**EXCERPTED PASSAGE**:

○ ○ ○

Cluster Autoscaler Lab

Overview

Cluster Autoscaler Lab is a project for testing how pending pods, node groups, taints, requests, and scheduling constraints affect autoscaling decisions.

Motivation

Autoscaling is often treated as a checkbox, but the behavior depends on workload requests, node capacity, cloud provider limits, and scheduler signals. This lab makes those interactions visible.

Architecture

flowchart LR
  PendingPods[Pending Pods] --> Scheduler[Scheduler]
  Scheduler --> Autoscaler[Cluster Autoscaler]
  Autoscaler --> Cloud[AWS Auto Scaling Group]
  Cloud --> Nodes[Worker Nodes]

Design decisions

Use Terraform to keep the AWS environment reproducible.
Keep workload fixtures small and easy to change.
Capture scheduler and autoscaler logs for each scenario.
Test both scale-up and scale-down behavior.

Challenges

Autoscaling bugs are frequently configuration bugs. Resource requests, topology constraints, taints, and max node group size can all produce similar symptoms.

Lessons learned

The fastest way to debug autoscaling is to compare what the scheduler cannot place with what the autoscaler is allowed to create.

Screenshots

Cluster autoscaler placeholder

Future improvements

Add scenario-based runbooks.
Compare managed node groups and self-managed groups.
Add Grafana dashboard examples.
Publish Terraform modules for the lab.

○ ○ ○

**ENTRIES PROVIDED**:
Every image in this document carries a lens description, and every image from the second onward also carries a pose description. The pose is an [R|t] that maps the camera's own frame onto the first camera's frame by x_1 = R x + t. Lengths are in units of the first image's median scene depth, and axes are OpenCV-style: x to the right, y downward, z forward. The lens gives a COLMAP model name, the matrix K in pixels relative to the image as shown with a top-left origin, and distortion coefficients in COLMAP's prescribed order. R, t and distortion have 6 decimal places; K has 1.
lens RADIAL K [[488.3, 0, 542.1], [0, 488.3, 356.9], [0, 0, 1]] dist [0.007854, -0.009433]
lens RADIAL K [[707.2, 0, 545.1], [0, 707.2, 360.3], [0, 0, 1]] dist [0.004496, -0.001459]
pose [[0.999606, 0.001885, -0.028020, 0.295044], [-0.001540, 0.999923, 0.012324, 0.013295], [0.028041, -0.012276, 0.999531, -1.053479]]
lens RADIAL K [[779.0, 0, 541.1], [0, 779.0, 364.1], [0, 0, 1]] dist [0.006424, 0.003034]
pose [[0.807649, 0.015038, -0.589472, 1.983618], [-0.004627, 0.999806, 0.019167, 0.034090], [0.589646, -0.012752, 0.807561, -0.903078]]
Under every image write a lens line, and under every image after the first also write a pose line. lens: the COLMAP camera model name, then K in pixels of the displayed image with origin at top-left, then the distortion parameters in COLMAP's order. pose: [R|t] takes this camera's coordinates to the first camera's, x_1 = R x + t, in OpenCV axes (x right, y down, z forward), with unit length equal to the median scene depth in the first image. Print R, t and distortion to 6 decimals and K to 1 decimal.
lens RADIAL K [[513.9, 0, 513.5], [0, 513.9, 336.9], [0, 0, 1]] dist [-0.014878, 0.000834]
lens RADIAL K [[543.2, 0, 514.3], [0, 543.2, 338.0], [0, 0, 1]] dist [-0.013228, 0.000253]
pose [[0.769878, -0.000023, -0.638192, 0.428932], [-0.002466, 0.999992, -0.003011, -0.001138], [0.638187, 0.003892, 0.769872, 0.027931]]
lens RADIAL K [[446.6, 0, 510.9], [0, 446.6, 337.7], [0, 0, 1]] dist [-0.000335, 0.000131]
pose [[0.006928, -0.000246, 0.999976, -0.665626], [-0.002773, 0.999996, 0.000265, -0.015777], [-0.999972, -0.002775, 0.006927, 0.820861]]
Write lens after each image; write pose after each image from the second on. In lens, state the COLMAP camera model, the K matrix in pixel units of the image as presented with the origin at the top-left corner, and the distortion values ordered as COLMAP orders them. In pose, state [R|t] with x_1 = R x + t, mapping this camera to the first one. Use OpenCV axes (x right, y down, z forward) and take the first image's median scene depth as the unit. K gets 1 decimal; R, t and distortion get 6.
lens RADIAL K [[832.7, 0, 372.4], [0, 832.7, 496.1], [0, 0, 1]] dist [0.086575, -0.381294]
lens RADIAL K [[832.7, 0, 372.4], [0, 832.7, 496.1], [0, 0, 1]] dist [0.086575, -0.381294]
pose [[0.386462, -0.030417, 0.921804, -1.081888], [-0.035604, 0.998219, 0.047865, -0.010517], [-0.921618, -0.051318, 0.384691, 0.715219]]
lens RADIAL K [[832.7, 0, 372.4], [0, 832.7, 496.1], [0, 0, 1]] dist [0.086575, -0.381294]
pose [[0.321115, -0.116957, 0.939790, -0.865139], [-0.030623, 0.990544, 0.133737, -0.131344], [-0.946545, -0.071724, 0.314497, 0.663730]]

○ ○ ○

**WHAT YOU HAVE TO DO**: Print the full Cluster Autoscaler Lab page above word for word.

**EXERCISE OUTPUT**:
Cluster Autoscaler Lab

Overview

Cluster Autoscaler Lab is a project for testing how pending pods, node groups, taints, requests, and scheduling constraints affect autoscaling decisions.

Motivation

Autoscaling is often treated as a checkbox, but the behavior depends on workload requests, node capacity, cloud provider limits, and scheduler signals. This lab makes those interactions visible.

Architecture

flowchart LR
  PendingPods[Pending Pods] --> Scheduler[Scheduler]
  Scheduler --> Autoscaler[Cluster Autoscaler]
  Autoscaler --> Cloud[AWS Auto Scaling Group]
  Cloud --> Nodes[Worker Nodes]

Design decisions

Use Terraform to keep the AWS environment reproducible.
Keep workload fixtures small and easy to change.
Capture scheduler and autoscaler logs for each scenario.
Test both scale-up and scale-down behavior.

Challenges

Autoscaling bugs are frequently configuration bugs. Resource requests, topology constraints, taints, and max node group size can all produce similar symptoms.

Lessons learned

The fastest way to debug autoscaling is to compare what the scheduler cannot place with what the autoscaler is allowed to create.

Screenshots

Cluster autoscaler placeholder

Future improvements

Add scenario-based runbooks.
Compare managed node groups and self-managed groups.
Add Grafana dashboard examples.
Publish Terraform modules for the lab.